▸ What the task asks:
Can you format every line of text read from the items below as a Markdown table with the columns "Row" and "Line", numbering the rows and skipping blank lines? Leave the pictures out of your answer.
-------- Entries shown --------
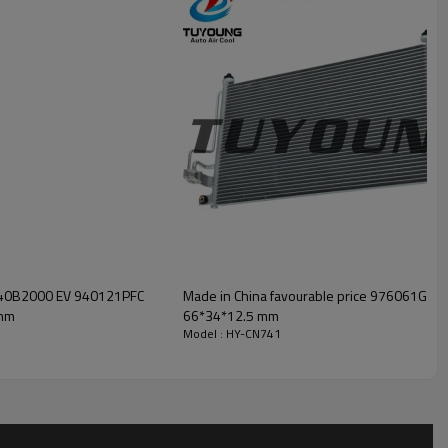
97140B2000 EV 940121PFC
Made in China favourable price 976061G000
mm
66*34*12.5 mm
Model : HY-CN741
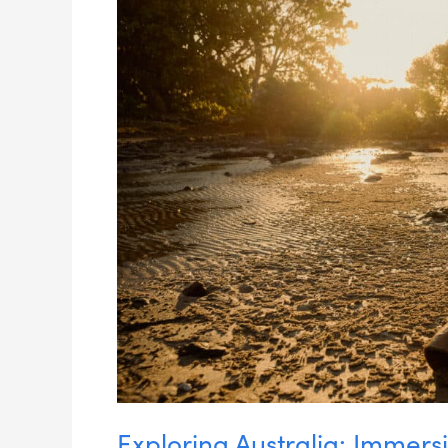
Experiences
Exploring Australia: Immers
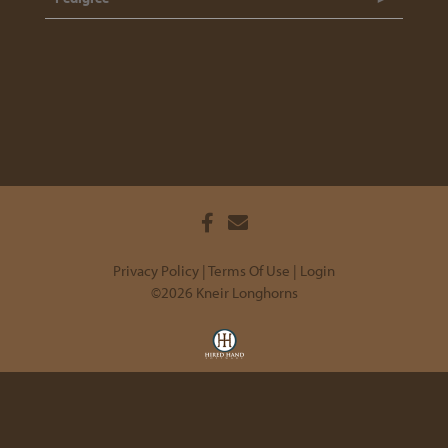
Privacy Policy
Terms Of Use
Login
©2026 Kneir Longhorns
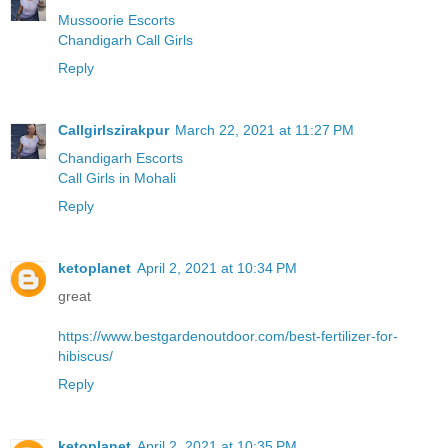
Mussoorie Escorts
Chandigarh Call Girls
Reply
Callgirlszirakpur
March 22, 2021 at 11:27 PM
Chandigarh Escorts
Call Girls in Mohali
Reply
ketoplanet
April 2, 2021 at 10:34 PM
great
https://www.bestgardenoutdoor.com/best-fertilizer-for-
hibiscus/
Reply
ketoplanet
April 2, 2021 at 10:35 PM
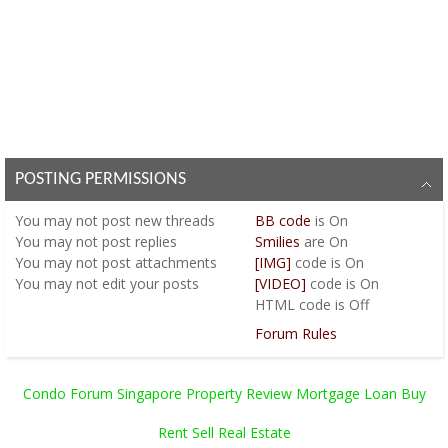
POSTING PERMISSIONS
You
may not
post new threads
BB code
is
On
You
may not
post replies
Smilies
are
On
You
may not
post attachments
[IMG]
code is
On
You
may not
edit your posts
[VIDEO]
code is
On
HTML code is
Off
Forum Rules
Condo Forum Singapore Property Review Mortgage Loan Buy
Rent Sell Real Estate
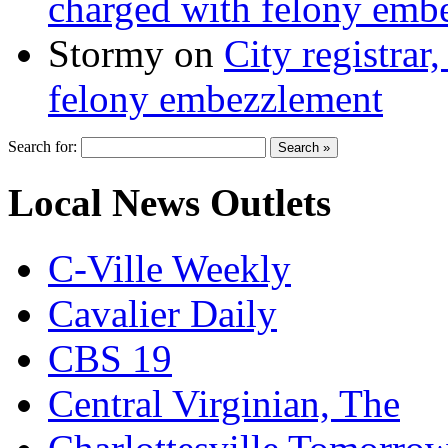
charged with felony emb
Stormy
on
City registrar
felony embezzlement
Search for:
Local News Outlets
C-Ville Weekly
Cavalier Daily
CBS 19
Central Virginian, The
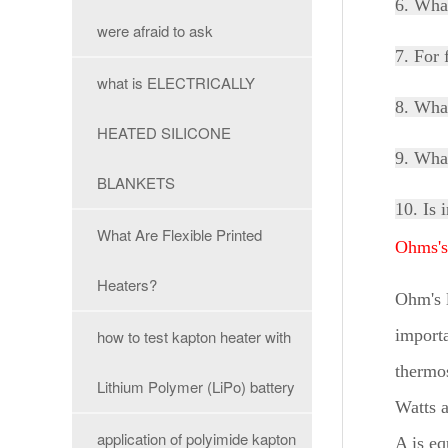
6. Wha
were afraid to ask
7. For 
what is ELECTRICALLY
8. What
HEATED SILICONE
9. What
BLANKETS
10. Is 
What Are Flexible Printed
Ohms'
Heaters?
Ohm's l
importa
how to test kapton heater with
thermos
Lithium Polymer (LiPo) battery
Watts a
application of polyimide kapton
A is e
--------
▸ Response:
| Row | Line |
|---|---|
| 1 | 97140B2000 EV 940121PFC |
| 2 | Made in China favourable price 976061G000 |
| 3 | mm |
| 4 | 66*34*12.5 mm |
| 5 | Model : HY-CN741 |
| 6 | Experiences |
| 7 | Exploring Australia: Immers |
| 8 | Privacy Policy |
| 9 | Terms Of Use |
| 10 | Login |
| 11 | ©2026 Kneir Longhorns |
| 12 | Mussoorie Escorts |
| 13 | Chandigarh Call Girls |
| 14 | Reply |
| 15 | Callgirlszirakpur |
| 16 | March 22, 2021 at 11:27 PM |
| 17 | Chandigarh Escorts |
| 18 | Call Girls in Mohali |
| 19 | Reply |
| 20 | ketoplanet |
| 21 | April 2, 2021 at 10:34 PM |
| 22 | great |
| 23 | https://www.bestgardenoutdoor.com/best-fertilizer-for- |
| 24 | hibiscus/ |
| 25 | Reply |
| 26 | ketoplanet |
| 27 | April 2, 2021 at 10:35 PM |
| 28 | POSTING PERMISSIONS |
| 29 | You |
| 30 | may not |
| 31 | post new threads |
| 32 | BB code |
| 33 | is |
| 34 | On |
| 35 | You |
| 36 | may not |
| 37 | post replies |
| 38 | Smilies |
| 39 | are |
| 40 | On |
| 41 | You |
| 42 | may not |
| 43 | post attachments |
| 44 | [IMG] |
| 45 | code is |
| 46 | On |
| 47 | You |
| 48 | may not |
| 49 | edit your posts |
| 50 | [VIDEO] |
| 51 | code is |
| 52 | On |
| 53 | HTML code is |
| 54 | Off |
| 55 | Forum Rules |
| 56 | Condo Forum Singapore Property Review Mortgage Loan Buy |
| 57 | Rent Sell Real Estate |
| 58 | charged with felony emb |
| 59 | Stormy |
| 60 | on |
| 61 | City registrar |
| 62 | felony embezzlement |
| 63 | Search for: |
| 64 | Local News Outlets |
| 65 | C-Ville Weekly |
| 66 | Cavalier Daily |
| 67 | CBS 19 |
| 68 | Central Virginian, The |
| 69 | 6. Wha |
| 70 | were afraid to ask |
| 71 | 7. For  |
| 72 | what is ELECTRICALLY |
| 73 | 8. What |
| 74 | HEATED SILICONE |
| 75 | 9. What |
| 76 | BLANKETS |
| 77 | 10. Is  |
| 78 | What Are Flexible Printed |
| 79 | Ohms' |
| 80 | Heaters? |
| 81 | Ohm's l |
| 82 | importa |
| 83 | how to test kapton heater with |
| 84 | thermos |
| 85 | Lithium Polymer (LiPo) battery |
| 86 | Watts a |
| 87 | application of polyimide kapton |
| 88 | A is e |